→ Task requirements
An exact copy of the records is required, minus the pictures they hold.

[[ Records for processing, beginning ]]

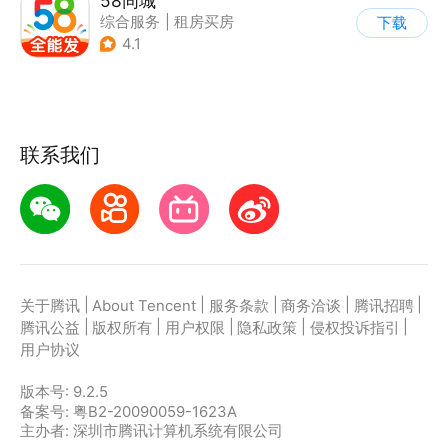
58同城
综合服务
|
租房买房
下载
4.1
联系我们
|
|
|
|
|
关于腾讯
About Tencent
服务条款
商务洽谈
腾讯招聘
|
|
|
|
|
腾讯公益
版权所有
用户权限
隐私政策
侵权投诉指引
用户协议
版本号:
9.2.5
备案号: 粤B2-20090059-1623A
主办者: 深圳市腾讯计算机系统有限公司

[[ Records for processing, end ]]

→ Response to this exercise
58同城
综合服务
|
租房买房
下载
4.1
联系我们
|
|
|
|
|
关于腾讯
About Tencent
服务条款
商务洽谈
腾讯招聘
|
|
|
|
|
腾讯公益
版权所有
用户权限
隐私政策
侵权投诉指引
用户协议
版本号:
9.2.5
备案号: 粤B2-20090059-1623A
主办者: 深圳市腾讯计算机系统有限公司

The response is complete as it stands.